Saved entries
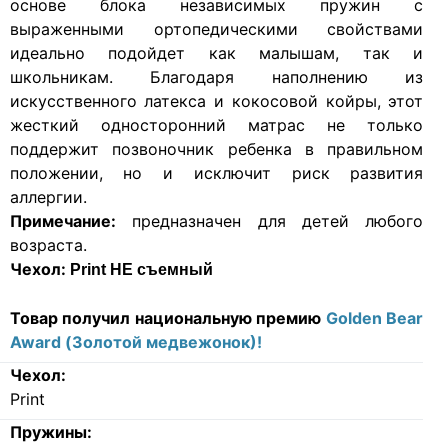
основе блока независимых пружин с
выраженными ортопедическими свойствами
идеально подойдет как малышам, так и
школьникам. Благодаря наполнению из
искусственного латекса и кокосовой койры, этот
жесткий односторонний матрас не только
поддержит позвоночник ребенка в правильном
положении, но и исключит риск развития
аллергии.
Примечание:
предназначен для детей любого
возраста.
Чехол:
Print НЕ съемный
Товар получил национальную премию
Golden Bear
Award (Золотой медвежонок)!
Чехол:
Print
Пружины:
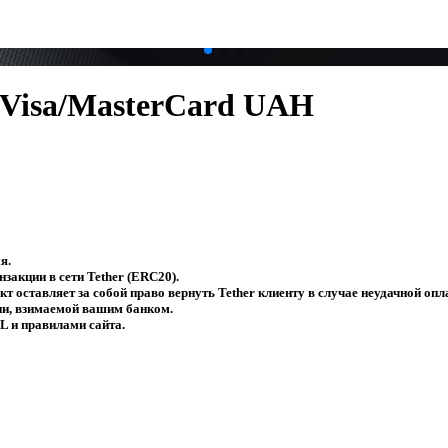
.
.
 Visa/MasterCard UAH
я.
закции в сети Tether (ERC20).
т оставляет за собой право вернуть Tether клиенту в случае неудачной опл
ии, взимаемой вашим банком.
L и правилами сайта.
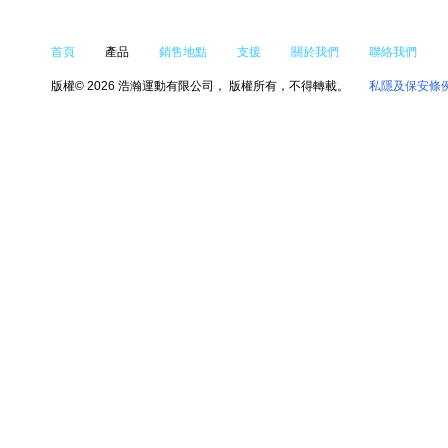
首頁
產品
銷售地點
支援
關於我們
聯絡我們
版權© 2026 浩瀚運動有限公司， 版權所有，不得轉載。
私隱及保安條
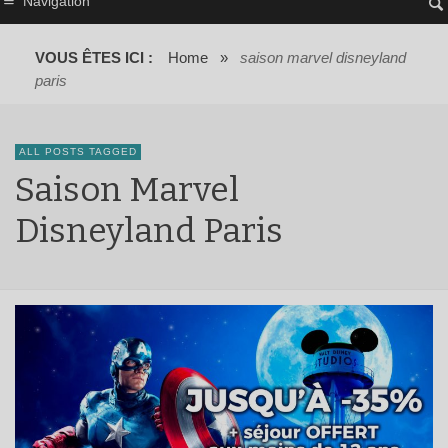
Navigation
VOUS ÊTES ICI :
Home
»
saison marvel disneyland
paris
ALL POSTS TAGGED
Saison Marvel
Disneyland Paris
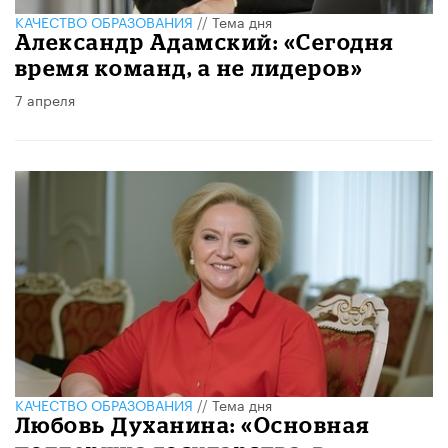
КАЧЕСТВО ОБРАЗОВАНИЯ
//
Тема дня
Александр Адамский: «Сегодня
время команд, а не лидеров»
7 апреля
КАЧЕСТВО ОБРАЗОВАНИЯ
//
Тема дня
Любовь Духанина: «Основная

* The task
What you give back must match the entries exactly, apart from the omitted pictures.

* Task answer
основе блока независимых пружин с
выраженными ортопедическими свойствами
идеально подойдет как малышам, так и
школьникам. Благодаря наполнению из
искусственного латекса и кокосовой койры, этот
жесткий односторонний матрас не только
поддержит позвоночник ребенка в правильном
положении, но и исключит риск развития
аллергии.
Примечание:
предназначен для детей любого
возраста.
Чехол:
Print НЕ съемный
Товар получил национальную премию
Golden Bear
Award (Золотой медвежонок)!
Чехол:
Print
Пружины:
.
.
 Visa/MasterCard UAH
я.
закции в сети Tether (ERC20).
т оставляет за собой право вернуть Tether клиенту в случае неудачной опл
ии, взимаемой вашим банком.
L и правилами сайта.
首頁
產品
銷售地點
支援
關於我們
聯絡我們
版權© 2026 浩瀚運動有限公司， 版權所有，不得轉載。
私隱及保安條
Navigation
VOUS ÊTES ICI :
Home
»
saison marvel disneyland
paris
ALL POSTS TAGGED
Saison Marvel
Disneyland Paris
КАЧЕСТВО ОБРАЗОВАНИЯ
//
Тема дня
Александр Адамский: «Сегодня
время команд, а не лидеров»
7 апреля
КАЧЕСТВО ОБРАЗОВАНИЯ
//
Тема дня
Любовь Духанина: «Основная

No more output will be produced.